Trump fue un vencedor excluyente, racista y xenófobo. Como perdedor, tuvo una derrota muy honrosa que él mismo se encargó de convertirla en una derrota vergonzosa. Hitler fue malo en la victoria. Intrigante, intolerante e inconsciente. Así como fue malo en la derrota. Terco, cobarde e irresponsable. Robespierre fue un vencedor soberbio, fantasioso y cruel. Así como fue un derrotado humillado, solitario e indefendible.

El mundo ha vivido tiempos de victorias y tiempos de derrotas. Hoy, la derrota es el signo casi absoluto en todos los países, manifestada en sus más diversas formas que afectan desde la complacencia hasta la sobrevivencia, pasando por toda la gama intermedia.

En México estamos viviendo derrotas ya muy rancias, que ni siquiera novedosas. Quiero subrayar que no son las derrotas de este sexenio, sino las de los más recientes ocho o nueve regímenes. No son exclusivas, pero no son excluyentes. No son culpa de un solo gobierno, pero tampoco son disculpa de ningún gobierno.

La delincuencia incontrolable comenzó hace 40 años y nos sigue derrotando. La corrupción intolerable comenzó hace 45 y nos sigue derrotando. El narcotráfico irrefrenable comenzó hace 40 años y nos sigue derrotando. El debilitamiento de la autoridad, la merma de la gobernabilidad y la fragilización de la institucionalidad comenzaron hace 20 años y nos siguen derrotando.

Desde luego, también todos han tenido sus victorias innegables. La reforma política, con López Portillo. La estabilización económica, con De la Madrid. El TLC, con Salinas. La alternancia armónica, con Fox. La política de comunicaciones e infraestructura, con Peña. El T-MEC, con López Obrador.

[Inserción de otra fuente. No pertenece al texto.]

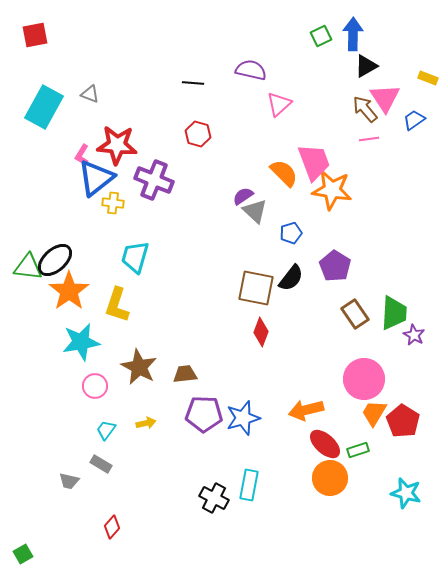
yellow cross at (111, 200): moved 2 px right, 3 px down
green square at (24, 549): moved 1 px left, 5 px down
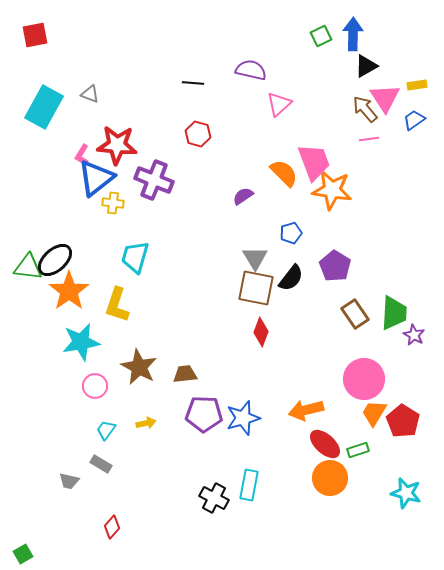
yellow rectangle at (428, 78): moved 11 px left, 7 px down; rotated 30 degrees counterclockwise
gray triangle at (255, 211): moved 47 px down; rotated 16 degrees clockwise
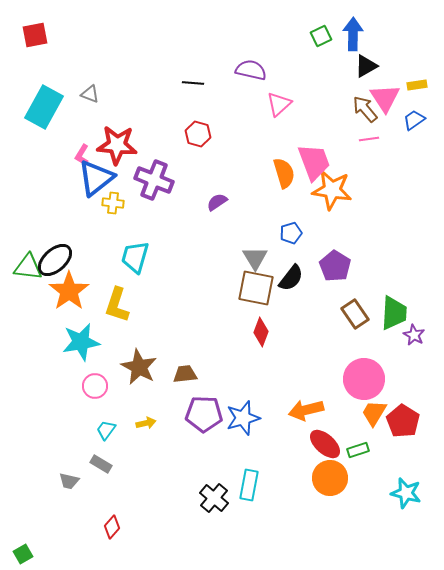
orange semicircle at (284, 173): rotated 28 degrees clockwise
purple semicircle at (243, 196): moved 26 px left, 6 px down
black cross at (214, 498): rotated 12 degrees clockwise
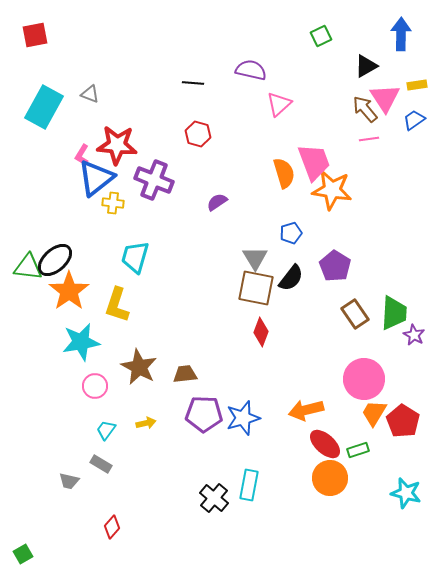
blue arrow at (353, 34): moved 48 px right
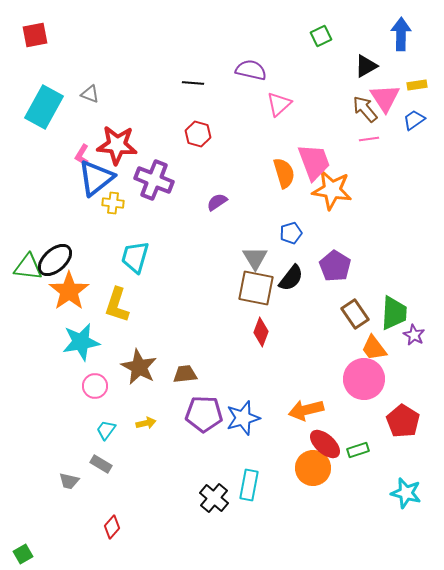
orange trapezoid at (374, 413): moved 65 px up; rotated 68 degrees counterclockwise
orange circle at (330, 478): moved 17 px left, 10 px up
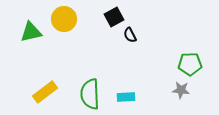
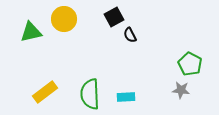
green pentagon: rotated 30 degrees clockwise
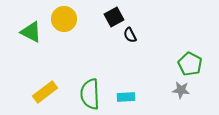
green triangle: rotated 40 degrees clockwise
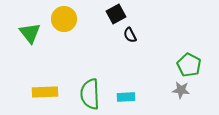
black square: moved 2 px right, 3 px up
green triangle: moved 1 px left, 1 px down; rotated 25 degrees clockwise
green pentagon: moved 1 px left, 1 px down
yellow rectangle: rotated 35 degrees clockwise
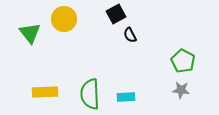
green pentagon: moved 6 px left, 4 px up
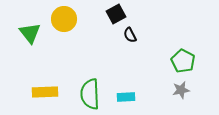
gray star: rotated 18 degrees counterclockwise
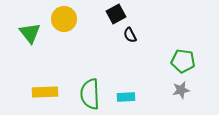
green pentagon: rotated 20 degrees counterclockwise
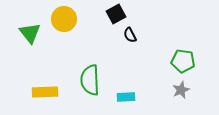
gray star: rotated 12 degrees counterclockwise
green semicircle: moved 14 px up
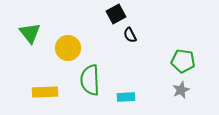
yellow circle: moved 4 px right, 29 px down
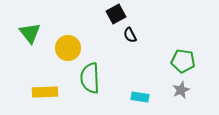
green semicircle: moved 2 px up
cyan rectangle: moved 14 px right; rotated 12 degrees clockwise
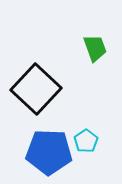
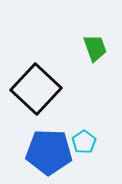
cyan pentagon: moved 2 px left, 1 px down
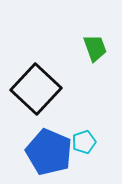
cyan pentagon: rotated 15 degrees clockwise
blue pentagon: rotated 21 degrees clockwise
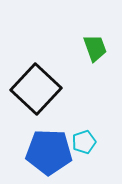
blue pentagon: rotated 21 degrees counterclockwise
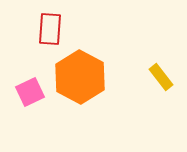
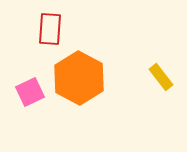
orange hexagon: moved 1 px left, 1 px down
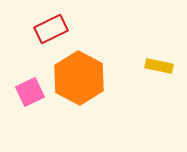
red rectangle: moved 1 px right; rotated 60 degrees clockwise
yellow rectangle: moved 2 px left, 11 px up; rotated 40 degrees counterclockwise
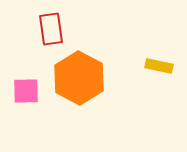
red rectangle: rotated 72 degrees counterclockwise
pink square: moved 4 px left, 1 px up; rotated 24 degrees clockwise
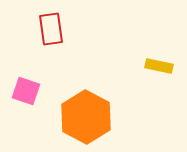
orange hexagon: moved 7 px right, 39 px down
pink square: rotated 20 degrees clockwise
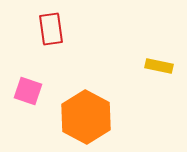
pink square: moved 2 px right
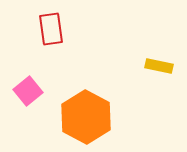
pink square: rotated 32 degrees clockwise
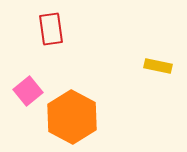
yellow rectangle: moved 1 px left
orange hexagon: moved 14 px left
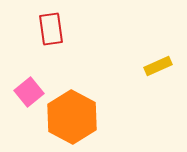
yellow rectangle: rotated 36 degrees counterclockwise
pink square: moved 1 px right, 1 px down
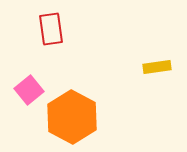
yellow rectangle: moved 1 px left, 1 px down; rotated 16 degrees clockwise
pink square: moved 2 px up
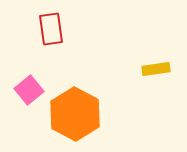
yellow rectangle: moved 1 px left, 2 px down
orange hexagon: moved 3 px right, 3 px up
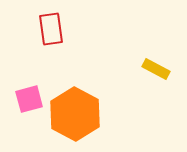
yellow rectangle: rotated 36 degrees clockwise
pink square: moved 9 px down; rotated 24 degrees clockwise
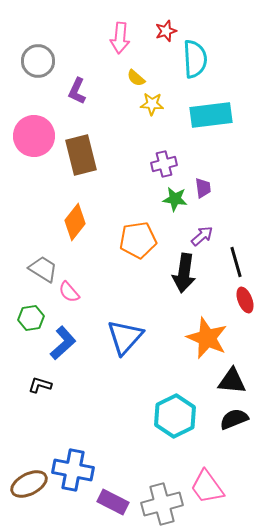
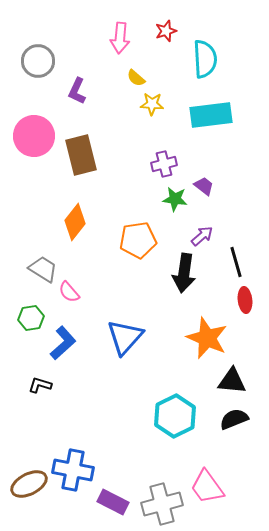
cyan semicircle: moved 10 px right
purple trapezoid: moved 1 px right, 2 px up; rotated 45 degrees counterclockwise
red ellipse: rotated 15 degrees clockwise
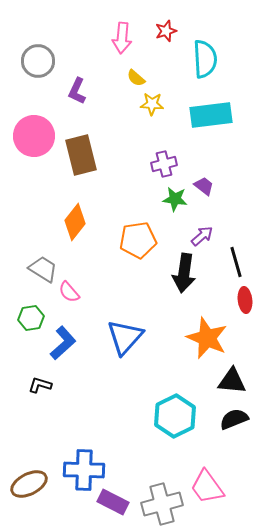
pink arrow: moved 2 px right
blue cross: moved 11 px right; rotated 9 degrees counterclockwise
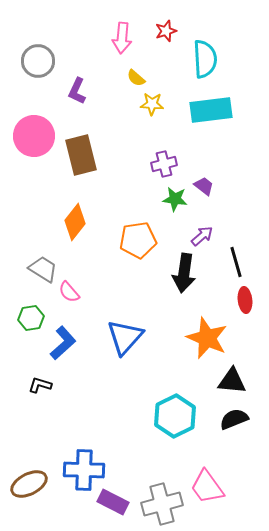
cyan rectangle: moved 5 px up
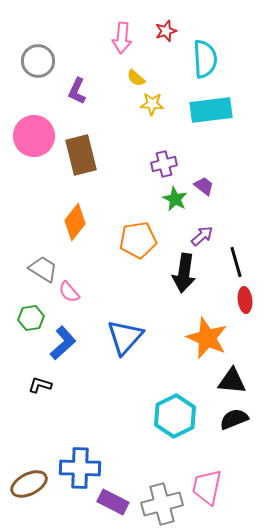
green star: rotated 20 degrees clockwise
blue cross: moved 4 px left, 2 px up
pink trapezoid: rotated 48 degrees clockwise
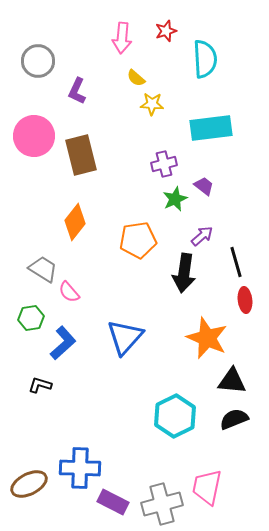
cyan rectangle: moved 18 px down
green star: rotated 20 degrees clockwise
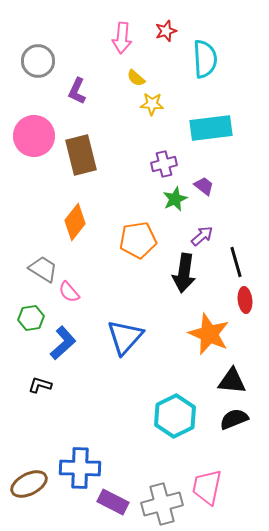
orange star: moved 2 px right, 4 px up
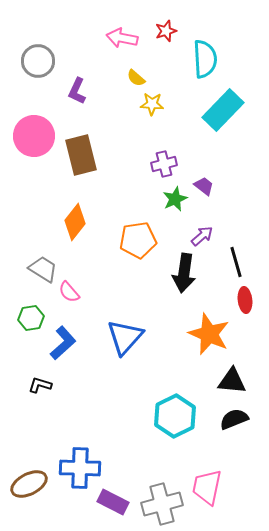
pink arrow: rotated 96 degrees clockwise
cyan rectangle: moved 12 px right, 18 px up; rotated 39 degrees counterclockwise
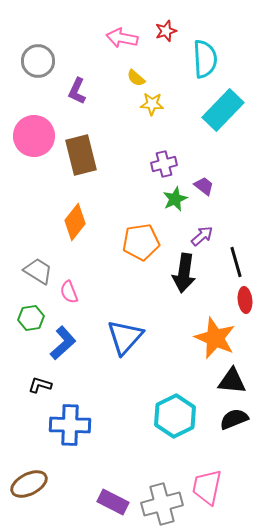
orange pentagon: moved 3 px right, 2 px down
gray trapezoid: moved 5 px left, 2 px down
pink semicircle: rotated 20 degrees clockwise
orange star: moved 6 px right, 4 px down
blue cross: moved 10 px left, 43 px up
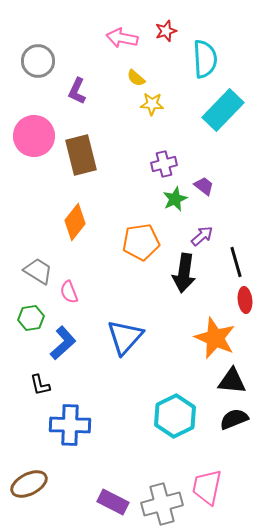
black L-shape: rotated 120 degrees counterclockwise
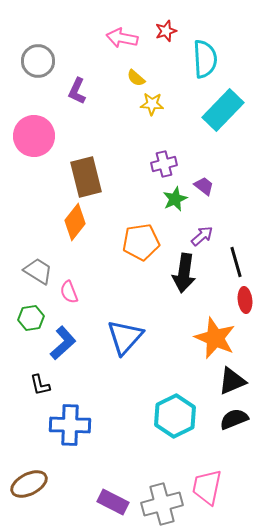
brown rectangle: moved 5 px right, 22 px down
black triangle: rotated 28 degrees counterclockwise
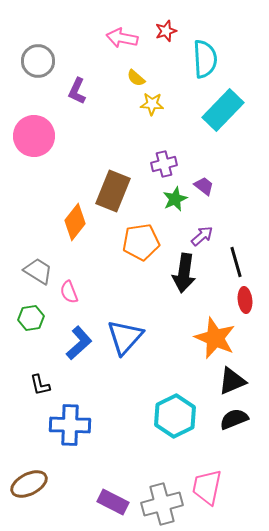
brown rectangle: moved 27 px right, 14 px down; rotated 36 degrees clockwise
blue L-shape: moved 16 px right
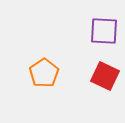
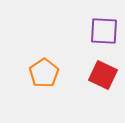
red square: moved 2 px left, 1 px up
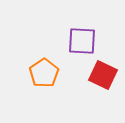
purple square: moved 22 px left, 10 px down
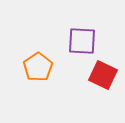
orange pentagon: moved 6 px left, 6 px up
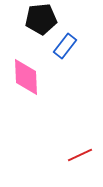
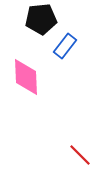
red line: rotated 70 degrees clockwise
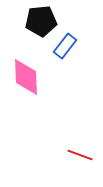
black pentagon: moved 2 px down
red line: rotated 25 degrees counterclockwise
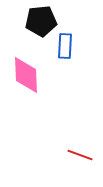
blue rectangle: rotated 35 degrees counterclockwise
pink diamond: moved 2 px up
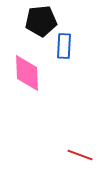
blue rectangle: moved 1 px left
pink diamond: moved 1 px right, 2 px up
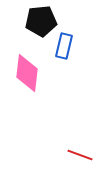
blue rectangle: rotated 10 degrees clockwise
pink diamond: rotated 9 degrees clockwise
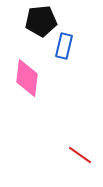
pink diamond: moved 5 px down
red line: rotated 15 degrees clockwise
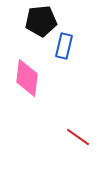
red line: moved 2 px left, 18 px up
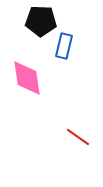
black pentagon: rotated 8 degrees clockwise
pink diamond: rotated 15 degrees counterclockwise
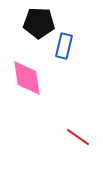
black pentagon: moved 2 px left, 2 px down
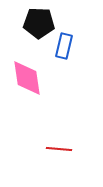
red line: moved 19 px left, 12 px down; rotated 30 degrees counterclockwise
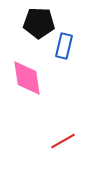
red line: moved 4 px right, 8 px up; rotated 35 degrees counterclockwise
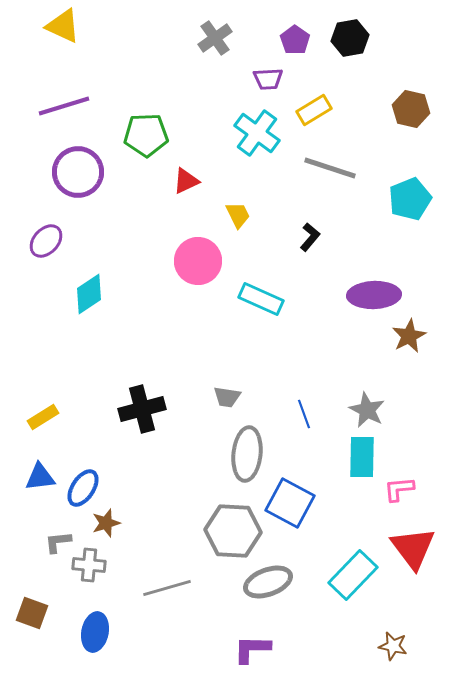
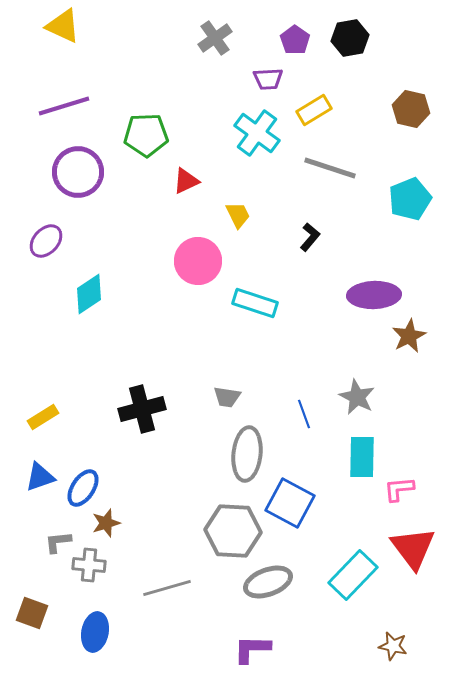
cyan rectangle at (261, 299): moved 6 px left, 4 px down; rotated 6 degrees counterclockwise
gray star at (367, 410): moved 10 px left, 13 px up
blue triangle at (40, 477): rotated 12 degrees counterclockwise
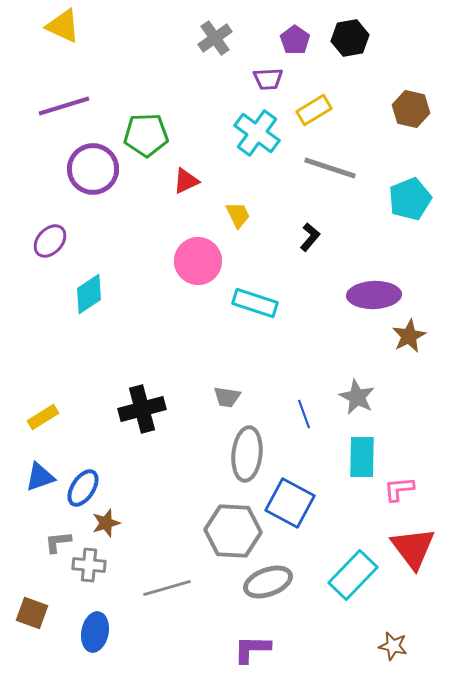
purple circle at (78, 172): moved 15 px right, 3 px up
purple ellipse at (46, 241): moved 4 px right
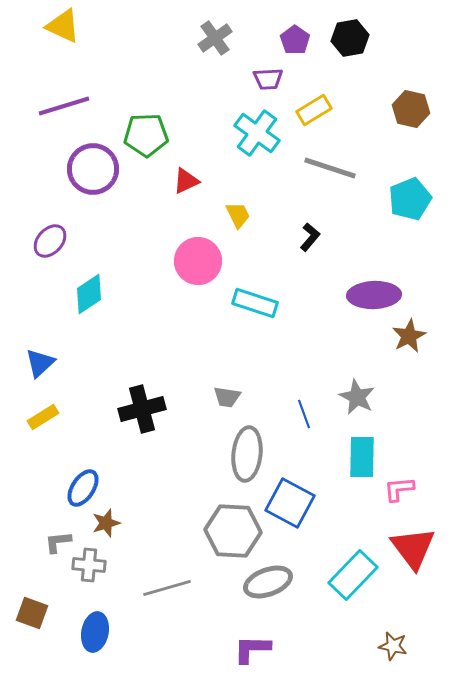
blue triangle at (40, 477): moved 114 px up; rotated 24 degrees counterclockwise
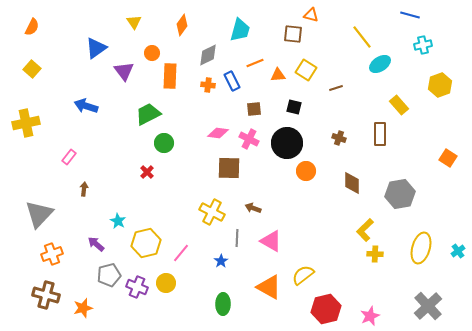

En muchísimos países la derrota sigue reinando en la migración ilegal, en la trata de personas, en el maltrato a la mujer, en la indefensión de la sociedad, en el desenfreno ambiental, en la insinceridad política, en la cobertura de salud, en el crecimiento económico, en la seriedad del debate, en el respeto constitucional, en la tolerancia de la otredad, en el equilibrio de potestades, en el límite de poderes y en el espacio de las libertades.

Son muchas las derrotas y son muy pocas las victorias.

Los griegos tenían dos deidades para este nuestro asunto. Nike fue la diosa de la victoria. Esa figura alada que se encontró en Samotracia y que pervive en las medallas olímpicas.

Sin ese título, Hades fue el dios asociado con la derrota. Vencido por sus hermanos, fue confinado a reinar entre los derrotados de la más inevitable e irreversible de las derrotas. La victoria de la muerte.

Ojalá toda la política de todas las naciones tenga, un día no muy lejano, la majestad de Nike y la dignidad de Hades, para que la victoria no nos embriague ni nos enajene y para que la derrota no nos deprima ni nos destruya.